Warren Buffett said, “The most important thing to do if you find yourself in a hole is to stop digging.” Is this what he did with the airline stocks? At Berkshire Hathaway’s annual meeting, Buffett admitted that he was wrong to invest in the airline industry. He had been against investing in the aviation industry for years. That changed in 2016 when he bought significant stakes in four major U.S. airlines.
In 2016, things were different. Airlines seemed like mature and stable businesses, able to generate free cash flow from consistent operational activities. But the pandemic changed everything. People are afraid of flying, and the fear of getting sick because of a single individual taking a flight with you is unlikely to dissipate any time soon.
Are airlines a doomed industry?
Buffett let go of his stake in the airline industry at a steep loss. This makes us believe that he is cutting his losses, and he doesn’t believe that the industry is recovering anytime soon. Buffett is known for staying with good businesses, and if he believed that the airlines he had significant stakes in would make a full recovery and start making him money again, he might have waited.
But his sell-off sends a clear message: Buffett doesn’t trust airlines as viable and profitable investments, at least not now. Maybe in a few years, when airlines start growing again, Berkshire Hathaway might make them a part of its portfolio again. This is something many investors, who are willing to risk their capital in pursuit of an abnormally low valuation, can learn from.
What can investors learn from it
Investors can learn that when you don’t believe in a business’s recovery, it’s okay to admit that you were wrong and cut your losses as much as you can by moving swiftly. It also means keeping an eye on your investments and the underlying companies and make sure that they still hold to the values that made you invest in them in the first place.

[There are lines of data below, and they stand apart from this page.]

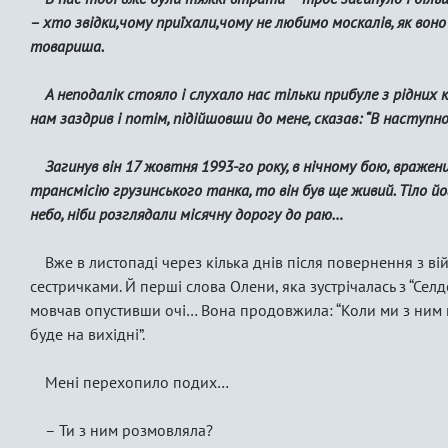
– хто звідки,чому приїхали,чому не любимо москалів, як во
товариша.
А неподалік стояло і слухало нас тільки прибуле з рідних к
нам заздрив і потім, підійшовши до мене, сказав: “В наступно
Загинув він 17 жовтня 1993-го року, в нічному бою, вражен
трансмісію грузинського танка, то він був ще живий. Тіло йо
небо, ніби розглядали місячну дорогу до раю…
Вже в листопаді через кілька днів після повернення з війн
сестричками. Й перші слова Олени, яка зустрічалась з “Селдом
мовчав опустивши очі… Вона продовжила: “Коли ми з ним п
буде на вихідні”.
Мені перехопило подих…
– Ти з ним розмовляла?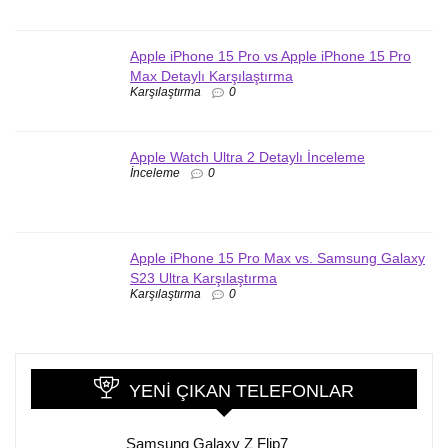
Apple iPhone 15 Pro vs Apple iPhone 15 Pro
Max Detaylı Karşılaştırma
Karşılaştırma
0
Apple Watch Ultra 2 Detaylı İnceleme
İnceleme
0
Apple iPhone 15 Pro Max vs. Samsung Galaxy
S23 Ultra Karşılaştırma
Karşılaştırma
0
YENI ÇIKAN TELEFONLAR
Samsung Galaxy Z Flip7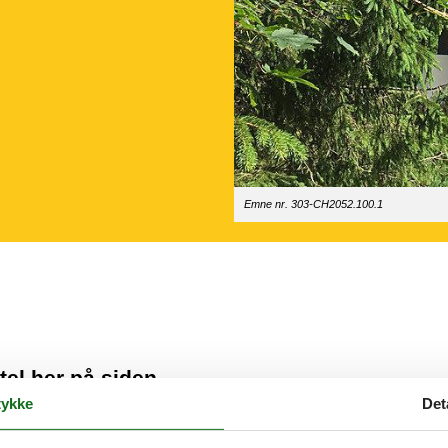
Emne nr. 303-CH2052.100.1
tel her på siden
ykke
Det
spunkt for din ferie, får du nem adgang til dejlige ferieoplevelser. Vaca
er.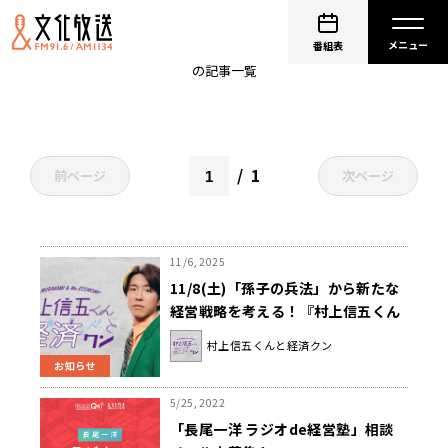
経営戦略
番組表
の記事一覧
1
前ページ
次ページ
11/6, 2025
11/8(土)「孫子の兵法」から新たな
経営戦略を考える！『村上信五くん
と経済クン』
村上信五くんと経済クン
お知らせ
5/25, 2022
「長尾一洋 ラジオde経営塾」相談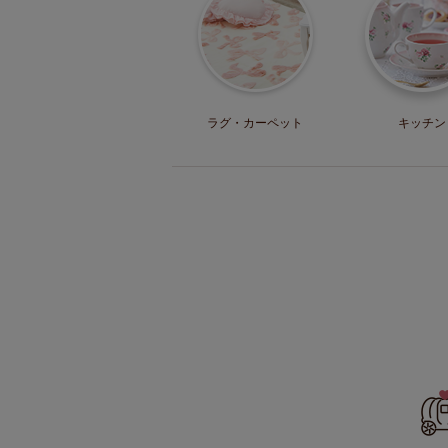
ラグ・
カーペット
キッチン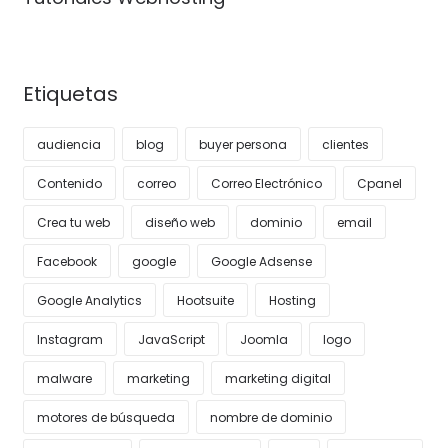
Etiquetas
audiencia
blog
buyer persona
clientes
Contenido
correo
Correo Electrónico
Cpanel
Crea tu web
diseño web
dominio
email
Facebook
google
Google Adsense
Google Analytics
Hootsuite
Hosting
Instagram
JavaScript
Joomla
logo
malware
marketing
marketing digital
motores de búsqueda
nombre de dominio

If you want to emulate Buffett’s aversion to the airline stocks, you may want to stay clear from Chorus Aviation (TSX:CHR.B) as well. As a stock, it didn’t even come close to Air Canada in the last five years. Despite being a dividend stock, it could never attract investors like Air Canada did with its amazing growth. What makes it different is that it operates regional flights compared to Air Canada’s massive international operation.
But that’s not it. The company also provides regional air support to different countries in the world. It leases aircraft to third-party airlines, sells relevant parts and components, and provides maintenance repair and overhaul services. While its portfolio is more diversified, and its dependency on international air travel is significantly lower than Air Canada’s, the company is still suffering the rut.
Currently, the stock is trading at over 60% down from its year-to-date value. This $492-million-market-cap company has over $1.84 billion in debt. At its current stock price of just $3 per share, many investors might find it a profitable investment. But its recovery and resulting growth might even be slower than Air Canada’s.
Foolish takeaway
Warren Buffett is considered an oracle and a wizard, but even he is not infallible. That’s apparent from his current airline industry mistake and various other investments he made that didn’t pan out. This is something that all investors should understand: no matter how good you are at reading the market and the patterns, you can’t negate the inherent risk of investing in stocks.